WORK REQUEST =>
For each line below, check for the word "wrist", then state how many lines contain it, with no other output.

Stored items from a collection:
--------------------

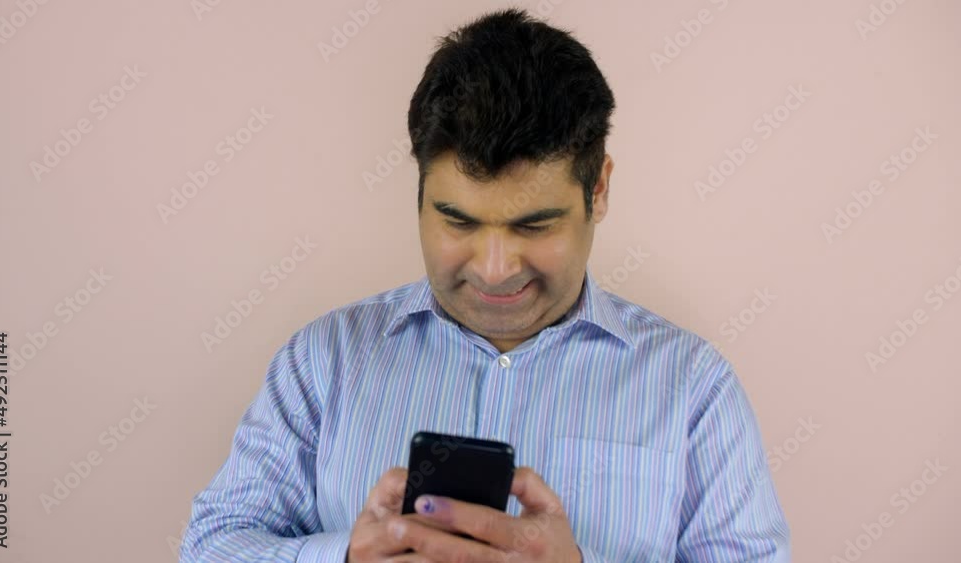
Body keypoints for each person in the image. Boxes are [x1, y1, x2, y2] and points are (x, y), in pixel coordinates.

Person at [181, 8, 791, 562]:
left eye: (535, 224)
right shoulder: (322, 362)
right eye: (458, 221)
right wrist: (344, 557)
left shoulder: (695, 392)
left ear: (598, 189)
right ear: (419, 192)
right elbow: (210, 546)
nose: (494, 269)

--------------------

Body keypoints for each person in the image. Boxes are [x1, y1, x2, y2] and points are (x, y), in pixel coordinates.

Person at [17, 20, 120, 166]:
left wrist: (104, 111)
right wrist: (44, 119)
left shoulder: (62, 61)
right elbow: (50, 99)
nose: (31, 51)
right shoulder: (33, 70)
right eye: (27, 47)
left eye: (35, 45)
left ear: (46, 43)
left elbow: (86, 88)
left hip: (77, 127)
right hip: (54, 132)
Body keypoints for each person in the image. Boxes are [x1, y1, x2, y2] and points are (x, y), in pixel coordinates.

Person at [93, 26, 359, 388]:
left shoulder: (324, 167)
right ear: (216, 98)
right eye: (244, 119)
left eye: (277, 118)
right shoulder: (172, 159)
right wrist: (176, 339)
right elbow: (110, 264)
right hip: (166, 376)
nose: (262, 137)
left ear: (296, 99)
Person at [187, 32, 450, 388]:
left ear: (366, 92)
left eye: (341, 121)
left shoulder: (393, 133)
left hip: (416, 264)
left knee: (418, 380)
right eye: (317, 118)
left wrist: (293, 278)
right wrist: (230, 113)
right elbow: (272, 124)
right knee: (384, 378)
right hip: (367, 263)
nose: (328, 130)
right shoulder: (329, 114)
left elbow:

--------------------

WRITTEN RESPONSE =>
6